Bu durumda,
"Ben" diye
ifade ettiğimiz kendimiz, yani kuantum benlik, yeterince
gerçek fakat zaman zaman net olmayan ve düzensiz değişen
sınırlara sahip, bir yerden bir yere kayan bir şeydir. Onun
dinamiğinden söz edebiliriz, fakat temel parçacığın pozisyon
ve momentumunu etraflıca belirleyemediğimiz gibi, onu da
belirleyemeyiz. Tözü vardır ama bu töz çeşitli yollarla
elimizden kaçıp kurtulur. Belli bir kesinlikle 'ben benim'
diyebilirim, ama bu benlik demekse kim ya da ne olduğumu
söylemek zor olacaktır. Temel parçacıkların bireysel
kimlikleri an be an düzensiz değişime sahip varoluşlardır.
Bireysel bir elektron yükü, kütlesi, dönüşümü hakkında her an
değişik şeyler söyleyebiliriz ve bir elektronu diğerinden
ayırabiliriz. Fakat şuurlu bir maksatla uzun zaman
koruyabildikleri sabit bir kimlikleri yoktur. Eğer ayırt
edilebilecek denli bireysel iki elektron birleşip daha sonra
ayrılırsa ortada yine iki elektron olacak ama bunların hiçbir
geçmişleri olmayacaktır. Hangisinin aslında hangisi olduğunu
sormak olanaksız hatta anlamsız olacaktır. Ancak, insan
şuurunun amaçlı ve bir maksada yönelik olarak kontrol altında
tuttuğu elektronlar seçme özgürlüğüyle bir maksada uygun
harekete geçeceklerdir, bu açıdan, insanı adeta bütünleşmiş
tek bir elektron gibi kabul edebiliriz.
"Şimdi", geçmiş içinde yok olup
giderken o zaman Ben olan benlik, beynin uzlaşımsal hafıza
sistemine
"geçmişte bir anı"
olarak kaydedilir.
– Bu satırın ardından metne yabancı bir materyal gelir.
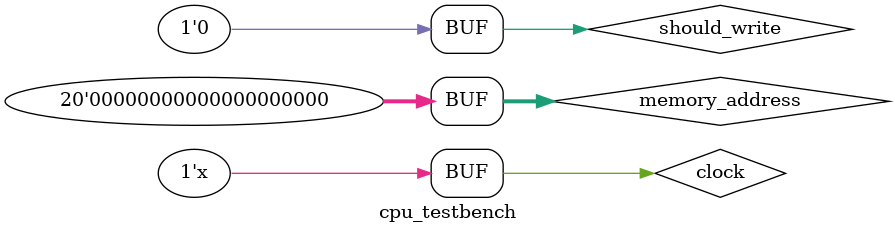
<source format=v>
`timescale 1ns / 1ps



module cpu_testbench;

reg clock = 0;
reg [19:0] memory_address = 0;
reg should_write = 0;
reg [31:0] i_data;
wire [31:0] o_data;

always #5
begin
    clock <= ~clock;
end

ram ram_chip(
    .i_clock(clock),
    .i_memory_address(memory_address),
    .i_should_write(ram_should_write),
    .i_data(ram_in_data),
    .o_data(ram_out_data)
);

register register_chip(
    .i_clock(clock),
    .i_sel(reg_sel),
    .i_should_write(reg_should_write),
    .i_data(reg_in_data),
    .o_data(reg_out_data)
);

program_counter program_counter_chip(
    .i_clock(clock),
    .i_next_inst_addr(inst_next_inst_addr),
    .i_should_jump(should_jump),
    .i_should_reset(should_reset),
    .o_instruction(pc_out_inst_addr)
);

control_unit control_unit_chip(
    
);

fetcher fetch_chip(
    .i_clock(clock),
    .i_instruction_pointer(pc_out_inst_addr),
    .i_memory(ram_chip),
    .o_instruction(curr_instruction)
);

decoder decode_chip(
    .i_instruction(curr_instruction),
    .o_opcode(inst_opcode),
    .o_condition(inst_condition),
    .o_next_instruction_address(inst_next_inst_addr),
    .o_should_jump(inst_should_jump),
    .o_data_a(inst_data_a),
    .o_data_b(inst_data_b),
    .o_should_write_reg(inst_should_write_reg),
    .o_should_write_mem(inst_should_write_mem),
    .o_dest_register(inst_dest_register),
    .o_dest_mem_address(inst_dest_mem_address),
    .o_imm_value(inst_imm_value)
);

alu alu_chip(
    .i_opcode(inst_opcode),
    .i_condition(inst_condition),
    .i_data_a(inst_data_a),
    .o_data_b(inst_data_b),
    .i_imm_value(inst_imm_value),
    .o_data(alu_out_data)
);

// can write to either RAM or register
executer execute_chip(
    .i_clock(clock),
    .i_should_write_reg(inst_should_write_reg),
    .i_should_write_mem(inst_should_write_mem),
    .i_reg(inst_dests_reg),
    .i_memory_address(inst_dest_mem_address),
    .i_data(alu_out_data),
    .i_reg_chip(register_chip),
    .i_mem_chip(ram_chip)
);

initial
begin
    // Initially empty
    memory_address = 20'b00000000000000000000;
    #20    
    if (o_data != 32'b00000000000000000000000000000000)
    begin
        $display("Test failed :(");
    end
    
end
endmodule
</source>
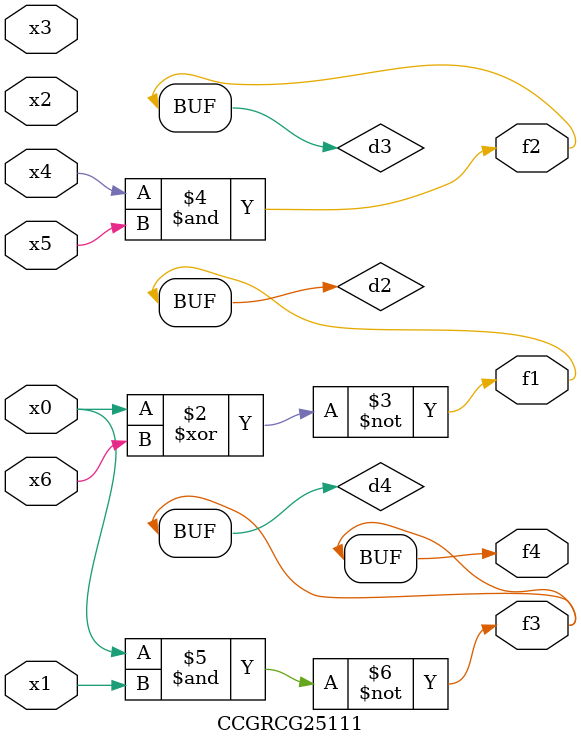
<source format=v>
module CCGRCG25111(
	input x0, x1, x2, x3, x4, x5, x6,
	output f1, f2, f3, f4
);

	wire d1, d2, d3, d4;

	nor (d1, x0);
	xnor (d2, x0, x6);
	and (d3, x4, x5);
	nand (d4, x0, x1);
	assign f1 = d2;
	assign f2 = d3;
	assign f3 = d4;
	assign f4 = d4;
endmodule

</source>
Kendisi yeni
bir dizi nöron yolu oluşturup karşılığında yoğunluk içindeki
enerjileri geri beslenmeye başlar. Bu, hafızanın Parfit ve
diğer filozoflarca da sözü edilen bildik anlamıdır. Fakat
kuantumsal görüşe göre, bir an önce ben olan benlik her yeni
deneyimin sonucunda oluşan yeni dalga fonksiyonlarının kendi
dalga fonksiyonuyla çakışması yüzünden, aynı zamanda hem bir
sonraki "şimdi" hem de gelecek benliğiyle bağlantılıdır.
Sonsuz Şimdi
Aslında Kuantum Teorisinde
anlatılan, birbiri içine geçmiş dalga fonksiyonları şuur
alanları ve şuur alanlarının inceden kabaya doğru uzanan
saçaklanmalarıdır. İç içe geçen ve sürekli yenilenen şuur
alanlarımızla hem
"An" daki
hem de gelecekteki oluşumları hazırlayan bizleriz. Öyleyse
bizler her zaman
"Sonsuz Şimdi" 'de yaşarız. Yani ben olan her bir benlik, an be
an bir sonraki ana alınıp orada hem uzlaşımsal anlamdaki
hafıza, hem eski anılarıyla hem de yeni deneyimlerle birbirine
bağlanır. Geçmişle şimdi arasındaki bu bitmeyen diyalogun
dinamiği, yeni bir kuantum sistem biçimlendirilmesi için dalga
fonksiyonlarının iç içe geçtiği iki temel parçacığın
dinamiğine benzer. Sadece bu durumda biçimlenen şey yeni bir
kuantum benliktir. Ben kısmen dün olduğum kişiyim
çünkü o kişi, şu an benim varlığımı oluşturan şeyin içine
katılmıştır. Kuantum mekaniksel terminolojide, geçmiş şimdiyle
bir geçiş ilişkisine girmiştir, çünkü hem geçmiş hem de şimdi
şuurun zemin durumunda dalga fonksiyonları üretirler.